I now know I needed to do more. I needed to face the demons in my life. If you are ignoring trauma, it doesn’t go away. It feeds off of you. And it grows. And grows. And grows some more. The only way to euthanize it and take back your life is to pull it out from under the rocks and face it down.

I heard about the CAMINO years ago. I took part in the 2007 Great Canadian Winter Novel Marathon at the Pickering Public Library and two of the other participants were this dynamic woman and comical man who, together, formed this kind of Superhero Duo. They were writing a novel together. At the time, the concept kind of blew me away.

The duo were Sue Kenney and Bruce Pirrie. I later learned about the Camino through Sue. AND since I first heard about it, I knew I had to walk it. I knew in my heart. I knew in my soul. I knew in that place where you just know. The Camino called out to me. I’ve since learned that one really doesn’t choose the Camino. The Camino chooses you. When it is your time to take the walk, you will know. It will become not just thing that you once heard about, but this thumping thriving living breathing thing inside you…a force that tells you to cross an ocean. When the Camino knocks, you put down your things, find the nearest walking stick, and start waking. <<that was a fortunate spelling error–I accidentally left out the l in walking.
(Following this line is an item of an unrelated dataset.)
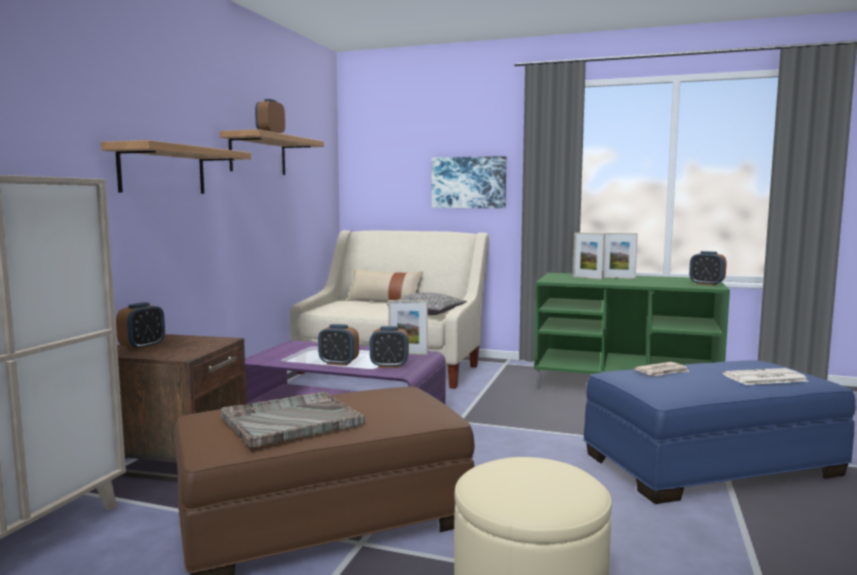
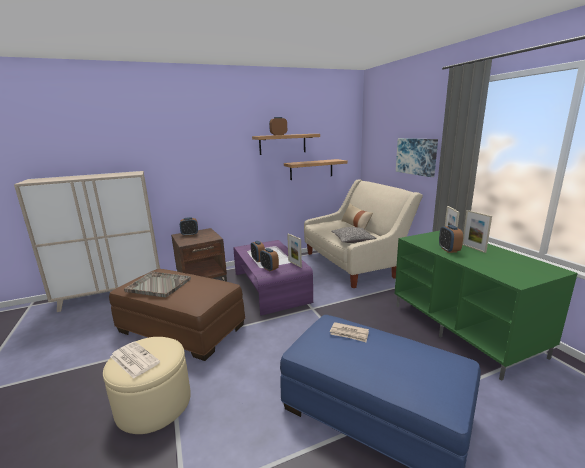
camera: 50 degrees right, 10 degrees up
shelf [101,140,251,194] -> shelf moved to [284,159,348,180]
alarm clock [689,251,727,286] -> alarm clock moved to [439,225,463,253]
newspaper [722,368,808,385] -> newspaper moved to [110,341,160,379]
I think it’s kind of apropos, though…don’t you.

Turns out, since the first time I met Sue, she has discovered her own new callings. She now guides tours through the Camino. CLICK HERE TO LEARN ABOUT HER MAY, 2014 GROUP CAMINO JOURNEY.

I have quite a bit of baggage to shed. And I have this rock I must leave along the Camino. I must leave it there, like others who find themselves lost in the desert must have a drink of water. I took the rock away with me when I left a Male Survivor Weekend of Recovery retreat. The rock is from a mountain top in Ohio, U.S.A. This summer, I had a moment when I knew I should leave it at our fire-pit in Muskoka, Ontario, Canada. But now I know I was wrong. Or, perhaps it only wanted to spend a season in Muskoka. Before I head for the Camino in May, I’m heading up to Muskoka to retrieve the rock.
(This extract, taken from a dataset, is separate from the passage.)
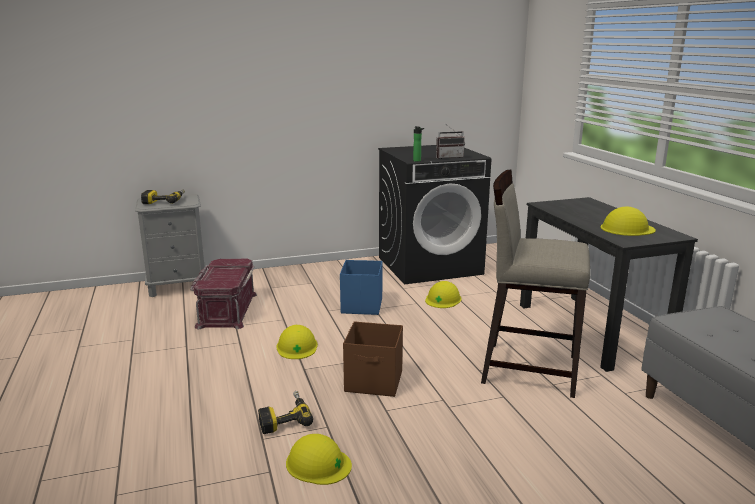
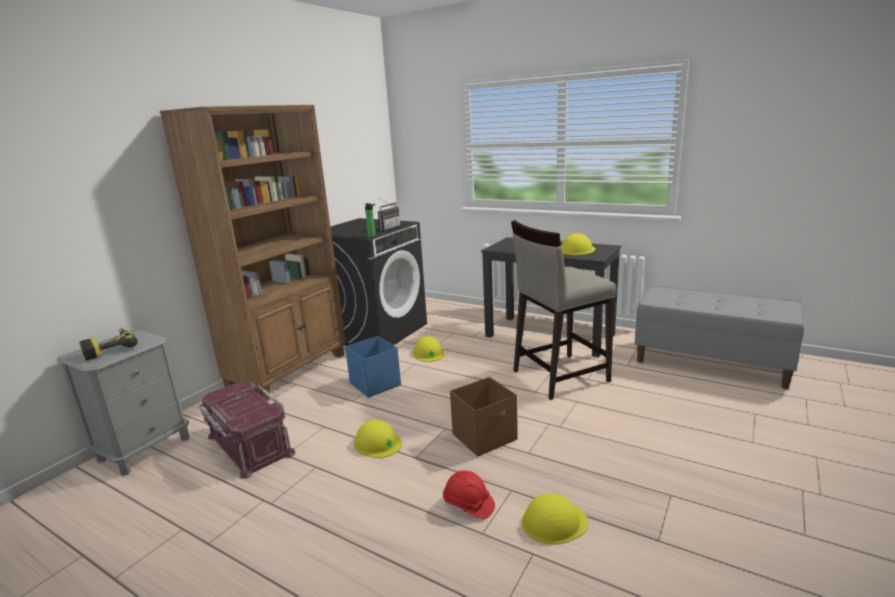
camera: 40 degrees left, 0 degrees up
power drill [258,391,313,434] -> red hard hat [443,470,495,519]
none -> brown bookcase [160,105,346,401]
You may think, “It’s only a rock. Why’s he making such a big deal?” A Weekend of Recovery retreat sees some thirty men participate in a fully interactive program to help them along the journey of recovery from the scars of sexual abuse. The larger group breaks down into smaller groups…and it is in these smaller groups that each participant chooses a rock from the grounds of the facility (which, for me, was at Hope Springs, in Peebles, Ohio). It is what these smaller groups do with the rocks that give them power and meaning. Each participant of the smaller group holds each rock in their hands. This symbolizes the strength we have together. Each participant walks away with a rock that was in the hands of each survivor in their small group.
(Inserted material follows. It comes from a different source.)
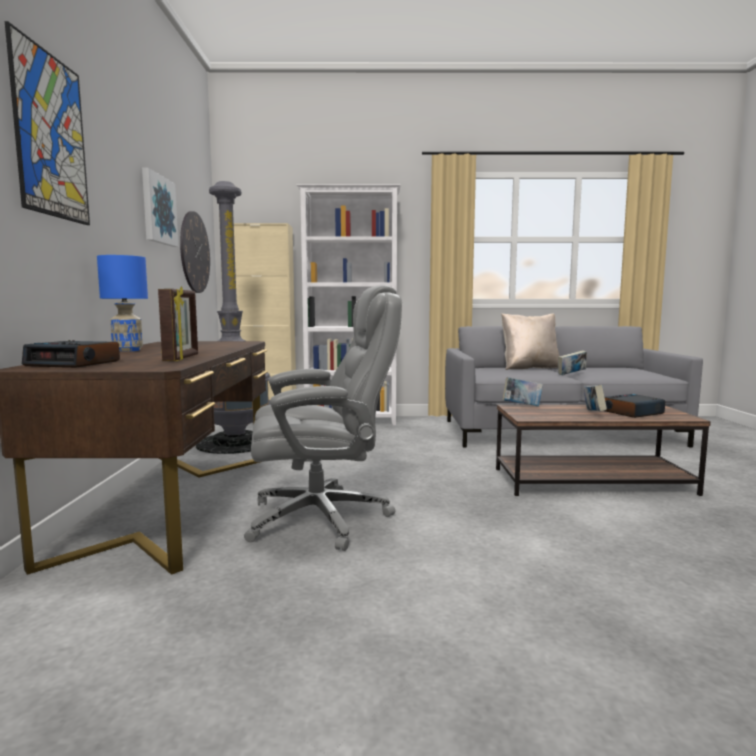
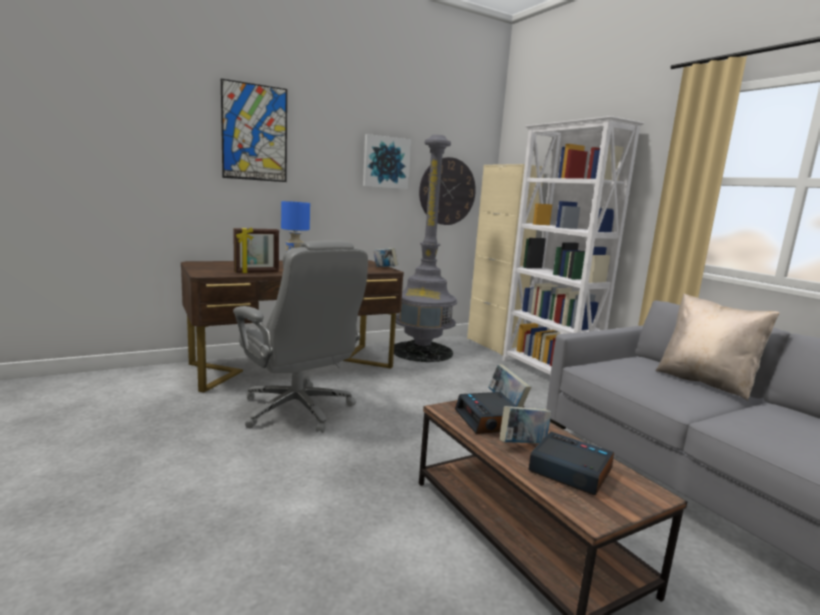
camera: 60 degrees right, 5 degrees up
alarm clock [22,340,120,368] -> alarm clock moved to [455,392,517,434]
book [558,350,587,375] -> book moved to [373,248,398,267]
Believe me…when I’m having a bad day, getting that rock out and holding onto it…it helps me to reflect on the weekend and what I learned there. I have been to Hope Springs two times. The first year, one of the other members in my small group actually gave me HIS rock. I’ve had it in my pocket every single day since October, 2011. I’m sure I’ll never be without it. But the rock I received the following year, I felt that I needed to plant it somewhere significant. And I thought maybe leaving it in that significant place would give all of us in that year’s small group a degree of power. I would be leaving a piece of US in that place.

I honestly thought Muskoka was the final resting place of that rock. But now I know differently. I’m walking the Camino to place it at the Cruz del Ferro site. This site is an iron cross atop an enormous pile of stones…stones left over the centuries by past pilgrims. This is the place I need to deliver my rock to…and in-turn deliver my brother survivors to.